A MISÉRIA
A MISÉRIA
Certo há muita miséria.
Não somente a miséria que vem da esterilidade da Terra, mas a Grande Miséria, a que vem de esterilidade das almas e da dureza dos corações.
O mundo é velho e a humanidade – mais renovada do que a folhagem das árvores e mais ceifada e recrescida do que a erva dos prados exaustos – muitas vezes padeceu fome e, muitas vezes, teve essa fome satisfeita.
Mas a miséria perdura, graças aos miseráveis.
Em vão, pretende o homem esquecer. Cada vida e todas as vidas transcorrem para o grande tema da miséria infinita.
Em vão pretende-se ocultá-la no silêncio ou numa ilusão, ou sob alguma mentira. Prontamente todos serão substituídos como folhagem das árvores e como a erva dos prados. E os que vierem e crescerem hão de contemplar sempre essa imensa aflição.

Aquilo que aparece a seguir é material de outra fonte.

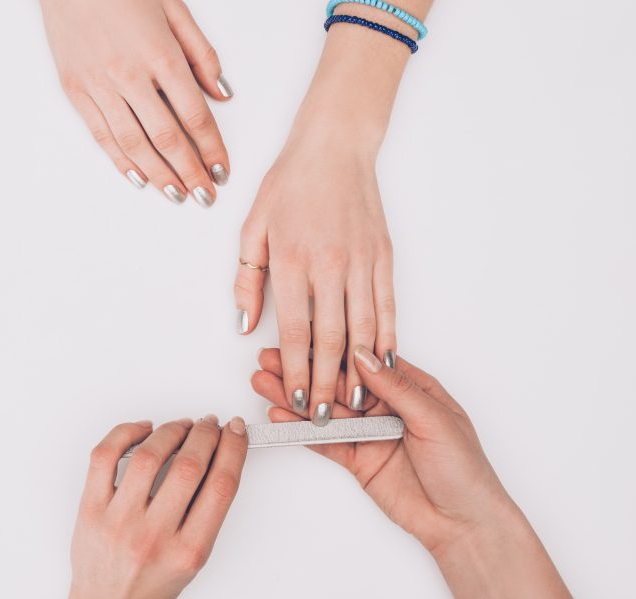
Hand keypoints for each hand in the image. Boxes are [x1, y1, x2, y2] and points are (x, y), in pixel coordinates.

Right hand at [41, 0, 230, 205]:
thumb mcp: (173, 7)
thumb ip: (200, 53)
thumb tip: (221, 93)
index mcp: (160, 54)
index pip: (194, 116)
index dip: (211, 149)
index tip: (221, 171)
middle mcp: (129, 75)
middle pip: (166, 138)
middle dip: (189, 172)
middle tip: (204, 196)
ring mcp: (98, 85)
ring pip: (133, 143)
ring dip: (158, 175)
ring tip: (176, 196)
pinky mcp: (74, 89)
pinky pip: (101, 134)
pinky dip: (121, 160)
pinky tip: (138, 177)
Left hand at [61, 416, 246, 598]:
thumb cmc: (153, 586)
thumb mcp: (194, 557)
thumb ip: (207, 511)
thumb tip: (219, 456)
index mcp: (187, 551)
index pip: (221, 485)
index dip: (233, 449)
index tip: (236, 431)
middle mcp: (152, 536)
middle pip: (188, 466)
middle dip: (206, 435)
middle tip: (210, 425)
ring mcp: (118, 522)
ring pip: (148, 455)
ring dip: (171, 431)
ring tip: (182, 427)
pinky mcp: (90, 510)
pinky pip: (105, 457)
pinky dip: (126, 433)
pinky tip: (143, 430)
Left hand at [236, 141, 395, 425]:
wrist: (334, 146)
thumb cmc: (289, 185)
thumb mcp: (252, 229)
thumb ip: (247, 280)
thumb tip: (247, 326)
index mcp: (293, 260)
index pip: (297, 330)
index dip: (298, 371)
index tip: (298, 402)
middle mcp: (330, 264)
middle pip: (332, 338)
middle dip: (328, 383)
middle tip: (327, 416)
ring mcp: (362, 261)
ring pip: (364, 328)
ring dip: (360, 370)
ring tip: (357, 402)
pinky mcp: (384, 255)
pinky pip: (388, 305)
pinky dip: (388, 338)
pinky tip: (384, 363)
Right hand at [251, 346, 512, 552]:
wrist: (463, 523)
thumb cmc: (464, 469)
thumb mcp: (434, 419)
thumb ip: (396, 388)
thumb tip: (363, 355)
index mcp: (411, 387)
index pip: (364, 360)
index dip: (332, 348)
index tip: (302, 336)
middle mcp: (386, 406)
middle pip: (338, 383)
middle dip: (303, 370)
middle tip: (268, 360)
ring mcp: (369, 433)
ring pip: (326, 410)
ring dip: (295, 398)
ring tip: (263, 385)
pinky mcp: (358, 460)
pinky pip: (325, 441)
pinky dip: (302, 430)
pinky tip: (281, 418)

Há as que procuram desaperceber-se.
Quando o pássaro perseguido não pode fugir, esconde a cabeça para não ver, na suposição que evita o perigo.
Mas a inteligência do homem deve sempre sobrepujar a do pássaro.
Não encontram luz os que buscam paz nas trevas.
Consideramo-los, a estes, como os mais necessitados.
Os demais olham e procuram ver, com os olhos que parecem duas grandes lágrimas, e quando a morte lhes oprime as pálpebras, sua última visão é a do mundo rodando tal uma lágrima no vácuo.
Dentro, no lar, na alma, há calor. Fora, o ar está gelado e as vidraças cobertas de orvalho.
Pensam alguns que não haveria miséria se todos trabalhassem.
Pensam bem, mas poderiam pensar melhor.
A soma do trabalho coletivo supera as necessidades da espécie humana.
Mas todo homem encerra deficitariamente o balanço da vida.
Todos os povos vivem com escassez de pão e de alegria.
Toda a civilização tem perecido às mãos da desgraça.
Não bastará por consequência, suprimir os ociosos.
È necessário que o trabalho seja distribuído equitativamente.
A falta de coordenação do esforço é outra triste realidade.
Espantosa guerra, a que travam os homens no trabalho.
Desenvolvem suas atividades em órbitas separadas, em centros diversos, de forma que nos pontos em que tais órbitas se cruzam, as atividades se destroem. Assim quem tem de gastar cem calorias, gasta mil. O excesso é empregado para prejudicar o esforço de outros trabalhadores.
Considerem-se em cada indivíduo, fábrica ou empresa os monstruosos sacrifícios consagrados ao malogro da obra alheia.
Fracassará a luta contra a dor enquanto tudo isso não seja bem compreendido, enquanto dure a grande Miséria que vem da esterilidade das almas e da dureza dos corações.